▶ Excerpted records

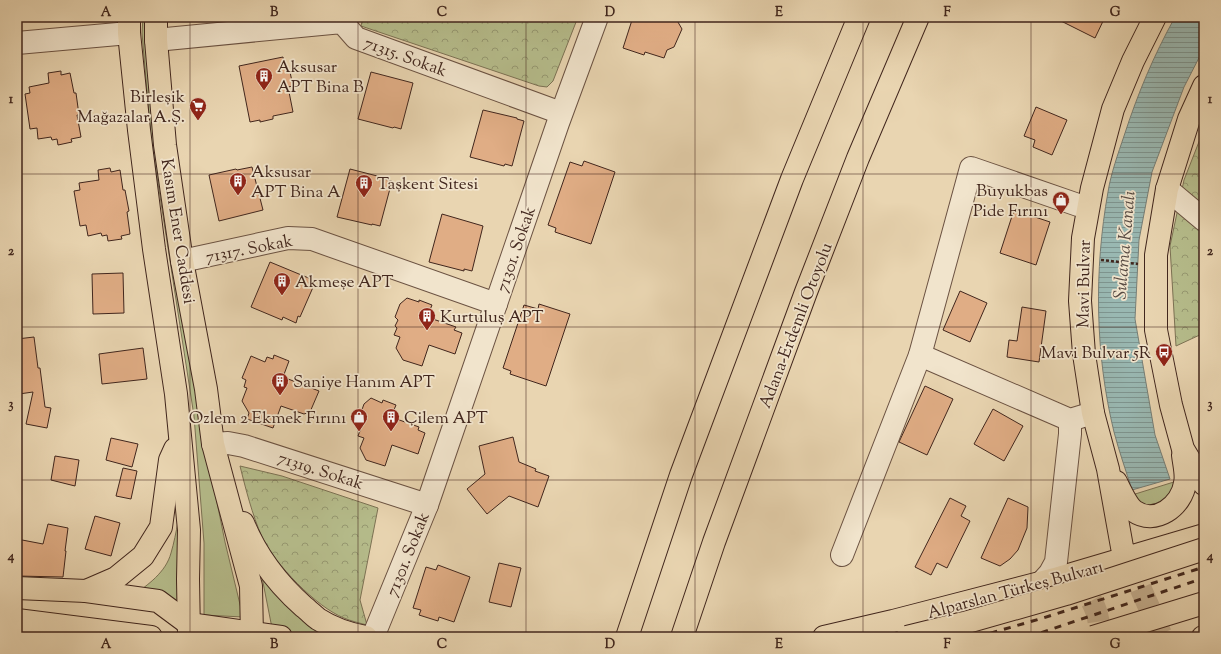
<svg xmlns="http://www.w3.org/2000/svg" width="1221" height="654" viewBox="0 0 1221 654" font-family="'Sorts Mill Goudy',serif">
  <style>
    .grass { fill: #b6bd8c; stroke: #7c7254 }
    .park { fill: url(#park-crowns); stroke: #7c7254 }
    .water { fill: url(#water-rules); stroke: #767e76 }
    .building { fill: #e0ad85; stroke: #41261d }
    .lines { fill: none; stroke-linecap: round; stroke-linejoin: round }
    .major-tunnel { stroke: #c7b293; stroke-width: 22; stroke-dasharray: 22 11; stroke-linecap: butt }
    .minor-casing { stroke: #6b5242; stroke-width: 24 }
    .major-casing { stroke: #41261d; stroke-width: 24 }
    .highway-casing { stroke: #41261d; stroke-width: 24 }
    .path { stroke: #41261d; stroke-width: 2.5; stroke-dasharray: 3 2; stroke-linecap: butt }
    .minor { stroke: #f1e4cc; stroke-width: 22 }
    .major { stroke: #e9d5b1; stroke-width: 22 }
    .highway { stroke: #e9d5b1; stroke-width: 22 }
    .rail { stroke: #41261d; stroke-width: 3; stroke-dasharray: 7 7; stroke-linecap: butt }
    .highway-bridge-casing { stroke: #41261d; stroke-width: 24; stroke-linecap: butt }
    .highway-bridge { stroke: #e9d5b1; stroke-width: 22 }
    .grid { fill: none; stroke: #41261d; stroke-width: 1; stroke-opacity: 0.55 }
    .labels { text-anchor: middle; stroke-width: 3.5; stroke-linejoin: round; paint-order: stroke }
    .street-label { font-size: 17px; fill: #41261d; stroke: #f1e4cc }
    .poi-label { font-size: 17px; fill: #41261d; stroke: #f1e4cc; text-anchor: start }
    .water-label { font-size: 18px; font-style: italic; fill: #574a42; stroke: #f1e4cc }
    .neatline { fill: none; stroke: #41261d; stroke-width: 1.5 }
    .grid-label { font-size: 13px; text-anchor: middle; font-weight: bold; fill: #41261d }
  </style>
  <defs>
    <pattern id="park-crowns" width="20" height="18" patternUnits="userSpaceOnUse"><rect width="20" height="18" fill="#b6bd8c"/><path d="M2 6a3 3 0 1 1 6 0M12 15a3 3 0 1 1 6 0" fill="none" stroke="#969972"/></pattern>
    <pattern id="water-rules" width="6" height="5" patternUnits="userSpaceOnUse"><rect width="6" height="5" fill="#99b8b2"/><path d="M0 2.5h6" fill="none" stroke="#7e9590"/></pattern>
  </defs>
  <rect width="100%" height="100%" fill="#e9d5b1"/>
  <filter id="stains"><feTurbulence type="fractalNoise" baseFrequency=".005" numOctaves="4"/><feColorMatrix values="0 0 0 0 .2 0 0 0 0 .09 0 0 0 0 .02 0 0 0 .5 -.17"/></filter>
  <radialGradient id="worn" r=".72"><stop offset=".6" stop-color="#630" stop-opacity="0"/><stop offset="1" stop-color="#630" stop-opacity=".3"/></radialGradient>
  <!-- grass -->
  <g class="grass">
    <polygon points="143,17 148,17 206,448 225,542 243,617 204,615 204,543 194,416 151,138 142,33"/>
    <polygon points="1177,481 1176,487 1157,507 1139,503 1132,495"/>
    <path d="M178,522L179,607L132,596C148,585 166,572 171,553C174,543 176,532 178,522Z"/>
    <polygon points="260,567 330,637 280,632 274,629 271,623"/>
  </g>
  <!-- park -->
  <g class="park">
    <polygon points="363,17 578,17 553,81 547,87 539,86 361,26"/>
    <polygon points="1204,129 1204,333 1176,346 1170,246 1184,180"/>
    <path d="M240,466L282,476L378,508L360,600L367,625C359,623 351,621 344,618C316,607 275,564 262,537C252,514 246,490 240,466Z"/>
  </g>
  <!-- water -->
  <path class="water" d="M1175,17H1204V48L1184,87L1152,172L1139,240L1135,319L1155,435L1170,479L1132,490C1126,471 1119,451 1114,432C1095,354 1094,270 1108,192C1111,173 1118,154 1124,136C1138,93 1153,57 1175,17Z"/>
  <!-- building -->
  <g class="building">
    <polygon points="633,17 675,17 682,29 674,47 667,50 664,58 645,52 644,55 623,48"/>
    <polygon points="1053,17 1105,17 1095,38"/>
    <polygon points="283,57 286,73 290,72 293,86 288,87 293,112 273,116 273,119 260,122 260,120 250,122 239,66"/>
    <polygon points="61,71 61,75 70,73 74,93 76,93 79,115 77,115 81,137 71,139 72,142 58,145 57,139 52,140 51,137 38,139 37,128 30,129 25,94 30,93 29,87 49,83 48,73"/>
    <polygon points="371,72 413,83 401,129 394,127 393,128 358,119"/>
    <polygon points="1036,107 1067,120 1052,155 1033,147 1035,140 1024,136"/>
    <polygon points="483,110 517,118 517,119 524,121 512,166 505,164 504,166 470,157"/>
    <polygon points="584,161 615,172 591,244 555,232 556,228 548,225 570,162 582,166"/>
    <polygon points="252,167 263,210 219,221 209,175 236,169 237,170"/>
    <polygon points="110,168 111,172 120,170 123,190 125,190 129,211 127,212 130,234 121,236 122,239 108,241 107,235 102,236 101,233 88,236 86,225 80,226 74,191 80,190 79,183 99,180 98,170"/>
    <polygon points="350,169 385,178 384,179 392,181 380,226 372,224 372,225 337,217"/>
    <polygon points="1014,210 1050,222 1036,265 1000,253"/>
    <polygon points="442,214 483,226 472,271 464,269 464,271 429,262"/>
    <polygon points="270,262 311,279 309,283 314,285 300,317 298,316 296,323 283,317 282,320 251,307"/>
    <polygon points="123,273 124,313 93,314 92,274"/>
    <polygon points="960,291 987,303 970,342 943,330"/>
    <polygon points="407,298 419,302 419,300 432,305 427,317 456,327 454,330 462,333 455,354 429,345 422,366 403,360 396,348 400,337 394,335 397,328 395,326 398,320 395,317 400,304"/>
    <polygon points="539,304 570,314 546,386 510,374 511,371 503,368 524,305 538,309"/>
    <polygon points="1022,307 1046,311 1039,362 1007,357 1009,340 1017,341"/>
    <polygon points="34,337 38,368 40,368 45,407 51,408 47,428 26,424 33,392 19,394 18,392 17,392 17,339"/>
    <polygon points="143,348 147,379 102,384 99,354"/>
    <polygon points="274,355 289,361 283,377 319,391 310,412 304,414 281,406 273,428 247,419 249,413 242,401 247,388 244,387 246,380 242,378 251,356 265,362 267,357 273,359"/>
    <polygon points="925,386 953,399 927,455 899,442"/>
    <polygon points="371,398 382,403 383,400 396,405 391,417 419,427 418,430 425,433 418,454 392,445 385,466 366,460 360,448 364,438 358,436 361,428 359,426 361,420 359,418 364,404"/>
    <polygon points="993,409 1023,426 1004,461 974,444"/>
    <polygon points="513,437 519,462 536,469 535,471 549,476 538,507 509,496 487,514 467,489 485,474 479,446"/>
    <polygon points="111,438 138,444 132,467 106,460"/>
    <polygon points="55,456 79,460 75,486 51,480"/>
    <polygon points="123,468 137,471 131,499 116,496"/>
    <polygon points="950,498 966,506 961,516 970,521 947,568 937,563 931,575 915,567"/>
    <polygon points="1008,498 1028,507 1027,528 1018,550 1010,559 1000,566 981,558"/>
    <polygon points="95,516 120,523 111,556 85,549"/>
    <polygon points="48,524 68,528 65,551 66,551 63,577 17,576 17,539 43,544"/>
    <polygon points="499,563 521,568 511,607 489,602"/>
    <polygon points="438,565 470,577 454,622 439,617 438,621 419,615 421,610 413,608 426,567 436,570"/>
  </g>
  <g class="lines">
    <!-- major-tunnel -->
    <g class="major-tunnel">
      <polyline points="1127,558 1161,634 1168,637"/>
      <path d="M1065,583C1069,584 1074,585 1077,587C1094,595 1101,620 1099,637"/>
    </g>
    <!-- minor casing -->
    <g class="minor-casing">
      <g id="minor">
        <polyline points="156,40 342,22 356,38 561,113"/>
        <polyline points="17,43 129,33"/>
        <polyline points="1167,189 1204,220"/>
        <polyline points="182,261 288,238 312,239 496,304"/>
        <polyline points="920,355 1070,420 1093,413"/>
        <polyline points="213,444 228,443 244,446 427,505"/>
        <polyline points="842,555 920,355 971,168 1078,205 1088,207"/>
        <polyline points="1041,583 1050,573 1056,562 1070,434 1070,420"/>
        <polyline points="373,637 427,505 558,123 597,17"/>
      </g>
    </g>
    <!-- major casing -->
    <g class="major-casing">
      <g id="major">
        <polyline points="129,17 129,33 139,130 154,249 176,394 189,530 188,579 189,635"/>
        <polyline points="156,17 156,40 165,145 182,261 206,389 213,444 251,586 252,637"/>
        <polyline points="1204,86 1189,119 1167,189 1156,255 1156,330 1171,405 1183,449 1204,484"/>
        <path d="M1116,482C1120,490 1127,506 1134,511C1155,526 1182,506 1185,483C1187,475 1184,464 1183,455"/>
        <path d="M243,523C256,555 278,584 304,607C308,610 313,615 318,619C332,628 349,634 366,637"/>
        <polyline points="1127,558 1122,547 1108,469 1093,413 1084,354 1080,301 1083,238 1092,188 1113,109 1133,61 1155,17"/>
        <polyline points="17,588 86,591 116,578 143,556 161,527 170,460 175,449"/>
        <polyline points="86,591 158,601 189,624 281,637"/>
        <polyline points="824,637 893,621 1055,579 1204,535"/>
        <polyline points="1203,637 1204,637"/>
      </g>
    </g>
    <!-- highway casing -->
    <g class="highway-casing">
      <g id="highway">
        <polyline points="17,620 151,637"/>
        <polyline points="627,637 681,475 792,179 859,17"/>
        <polyline points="682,637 714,542 806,292 858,158 918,17"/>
      </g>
    </g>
    <!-- path -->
    <polyline class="path" points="1101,260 1138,264"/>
    <!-- minor -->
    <use href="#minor" class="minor"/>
    <!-- major -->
    <use href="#major" class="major"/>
    <!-- highway -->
    <use href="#highway" class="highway"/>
    <!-- rail -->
    <g class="rail">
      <polyline points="17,635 27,637"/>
      <polyline points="977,637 1043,618 1204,567"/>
      <polyline points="1028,637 1204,578"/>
    </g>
    <!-- highway-bridge casing -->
    <g class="highway-bridge-casing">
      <g id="highway-bridge">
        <polyline points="907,637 964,623 1066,594 1204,549"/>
        <polyline points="1093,637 1204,603"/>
      </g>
    </g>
    <!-- highway-bridge -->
    <use href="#highway-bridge" class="highway-bridge"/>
  </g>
  <!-- grid -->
  <path class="grid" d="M190,17V637M358,17V637M526,17V637M695,17V637M863,17V637M1031,17V637M17,174H1204M17,327H1204M17,480H1204"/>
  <!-- icons -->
  <defs>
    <g id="building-pin" transform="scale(0.9)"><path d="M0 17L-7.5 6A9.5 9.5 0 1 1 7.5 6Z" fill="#8f2418" stroke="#f1e4cc"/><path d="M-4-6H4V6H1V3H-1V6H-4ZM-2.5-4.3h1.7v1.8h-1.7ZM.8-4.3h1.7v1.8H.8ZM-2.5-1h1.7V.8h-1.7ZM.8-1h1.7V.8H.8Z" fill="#fff"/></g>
    <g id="supermarket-pin" transform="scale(0.9)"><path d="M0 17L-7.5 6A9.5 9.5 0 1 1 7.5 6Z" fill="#8f2418" stroke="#f1e4cc"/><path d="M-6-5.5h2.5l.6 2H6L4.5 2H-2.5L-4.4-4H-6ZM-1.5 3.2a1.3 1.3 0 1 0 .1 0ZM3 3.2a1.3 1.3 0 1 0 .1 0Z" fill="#fff"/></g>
    <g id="shop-pin" transform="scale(0.9)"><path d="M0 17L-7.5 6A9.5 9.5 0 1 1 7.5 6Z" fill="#8f2418" stroke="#f1e4cc"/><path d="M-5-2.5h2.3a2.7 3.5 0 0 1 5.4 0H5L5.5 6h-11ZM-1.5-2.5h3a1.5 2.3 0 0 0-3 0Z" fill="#fff"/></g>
    <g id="bus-pin" transform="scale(0.9)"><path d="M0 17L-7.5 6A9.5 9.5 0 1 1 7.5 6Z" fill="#8f2418" stroke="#f1e4cc"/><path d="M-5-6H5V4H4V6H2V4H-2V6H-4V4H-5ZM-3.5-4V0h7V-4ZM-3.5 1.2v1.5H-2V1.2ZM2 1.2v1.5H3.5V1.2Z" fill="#fff"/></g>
  </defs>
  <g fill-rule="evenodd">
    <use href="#building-pin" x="264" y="76"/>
    <use href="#supermarket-pin" x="198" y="106"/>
    <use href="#building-pin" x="238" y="181"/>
    <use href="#building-pin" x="364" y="183"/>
    <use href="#shop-pin" x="1061" y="200"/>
    <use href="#building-pin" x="282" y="281"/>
    <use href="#building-pin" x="427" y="316"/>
    <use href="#bus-pin" x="1164" y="352"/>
    <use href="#building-pin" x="280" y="381"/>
    <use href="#shop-pin" x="359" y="417"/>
    <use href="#building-pin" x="391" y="417"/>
  </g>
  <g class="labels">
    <!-- street labels -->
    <g class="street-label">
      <text transform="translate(406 56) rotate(20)" y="6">71315. Sokak</text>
      <text transform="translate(179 231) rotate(81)" y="6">Kasım Ener Caddesi</text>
      <text transform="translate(249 248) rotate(-11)" y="6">71317. Sokak</text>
      <text transform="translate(515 249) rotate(-71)" y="6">71301. Sokak</text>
      <text transform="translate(1083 284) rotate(-89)" y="6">Mavi Bulvar</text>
      <text transform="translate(795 325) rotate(-69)" y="6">Adana-Erdemli Otoyolu</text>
      <text transform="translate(321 470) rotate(18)" y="6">71319. Sokak</text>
      <text transform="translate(407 554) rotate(-68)" y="6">71301. Sokak</text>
      <text transform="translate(1015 589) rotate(-15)" y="6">Alparslan Türkeş Bulvarı</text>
    </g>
    <!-- poi labels -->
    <g class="poi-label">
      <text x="277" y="72">Aksusar<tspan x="277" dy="20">APT Bina B</tspan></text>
      <text x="185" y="102" text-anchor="end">Birleşik<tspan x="185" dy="20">Mağazalar A.Ş.</tspan></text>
      <text x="251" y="177">Aksusar<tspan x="251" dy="20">APT Bina A</tspan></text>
      <text x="377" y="189">Taşkent Sitesi</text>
      <text x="1048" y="196" text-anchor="end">Buyukbas<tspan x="1048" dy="20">Pide Fırını</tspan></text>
      <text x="295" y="287">Akmeşe APT</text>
      <text x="440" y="322">Kurtuluş APT</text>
      <text x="1151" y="358" text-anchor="end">Mavi Bulvar 5R</text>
      <text x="293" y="387">Saniye Hanım APT</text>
      <text x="346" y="423" text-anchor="end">Ozlem 2 Ekmek Fırını</text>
      <text x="404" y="423">Çilem APT</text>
    </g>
    <!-- water labels -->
    <g class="water-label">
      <text transform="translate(1124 245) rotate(-85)" y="6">Sulama Kanalı</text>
    </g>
  </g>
  <!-- margin -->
  <rect width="1221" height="654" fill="none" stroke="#e9d5b1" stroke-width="44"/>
  <rect x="22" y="22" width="1177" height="610" class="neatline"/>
  <g class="grid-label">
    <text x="106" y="16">A</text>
    <text x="274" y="16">B</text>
    <text x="442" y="16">C</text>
    <text x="610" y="16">D</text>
    <text x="779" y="16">E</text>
    <text x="947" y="16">F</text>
    <text x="1115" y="16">G</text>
    <text x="11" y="103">1</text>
    <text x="1210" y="103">1</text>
    <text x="11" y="255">2</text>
    <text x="1210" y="255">2</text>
    <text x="11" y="408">3</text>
    <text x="1210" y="408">3</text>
    <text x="11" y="560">4</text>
    <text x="1210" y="560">4</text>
    <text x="106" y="648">A</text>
    <text x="274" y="648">B</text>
    <text x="442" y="648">C</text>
    <text x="610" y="648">D</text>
    <text x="779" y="648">E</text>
    <text x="947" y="648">F</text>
    <text x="1115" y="648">G</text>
  </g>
  <rect width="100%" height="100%" filter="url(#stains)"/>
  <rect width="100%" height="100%" fill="url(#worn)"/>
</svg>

▶ Requirement
Only a number is expected: the count of lines in the entries that include the string "worn".

▶ Solution to this task
2